#### ASSIGNMENT
Pick out each line of the records in which the word "INDIA" appears.

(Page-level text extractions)

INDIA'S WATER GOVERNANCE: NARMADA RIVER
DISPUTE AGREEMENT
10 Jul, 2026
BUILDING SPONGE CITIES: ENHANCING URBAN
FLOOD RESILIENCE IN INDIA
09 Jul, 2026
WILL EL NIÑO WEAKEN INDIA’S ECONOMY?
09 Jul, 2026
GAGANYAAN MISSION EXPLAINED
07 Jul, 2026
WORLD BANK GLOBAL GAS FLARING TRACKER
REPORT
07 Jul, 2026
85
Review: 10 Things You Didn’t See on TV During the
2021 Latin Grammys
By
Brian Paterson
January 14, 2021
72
--
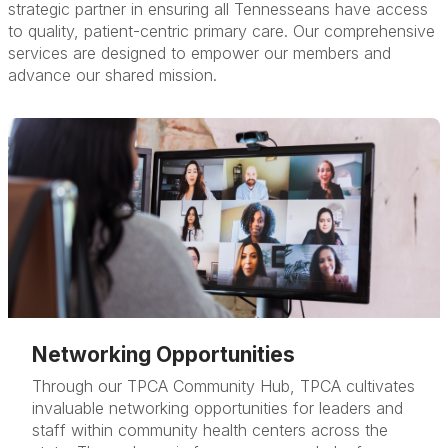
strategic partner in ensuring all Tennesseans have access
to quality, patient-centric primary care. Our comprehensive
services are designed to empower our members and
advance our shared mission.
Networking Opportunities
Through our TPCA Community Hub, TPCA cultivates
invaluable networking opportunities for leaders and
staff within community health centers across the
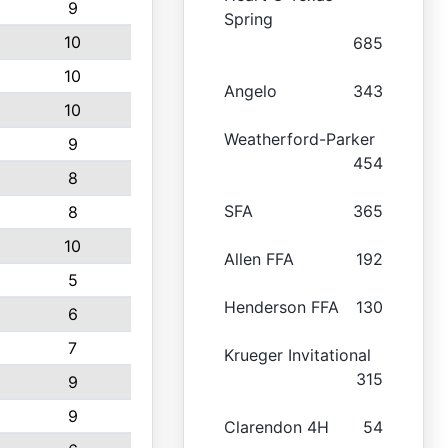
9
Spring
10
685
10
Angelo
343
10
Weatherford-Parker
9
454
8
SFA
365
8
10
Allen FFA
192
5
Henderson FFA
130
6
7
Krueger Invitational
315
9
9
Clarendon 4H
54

#### REPLY TO THE EXERCISE
INDIA'S WATER GOVERNANCE: NARMADA RIVER
FLOOD RESILIENCE IN INDIA
WILL EL NIÑO WEAKEN INDIA’S ECONOMY?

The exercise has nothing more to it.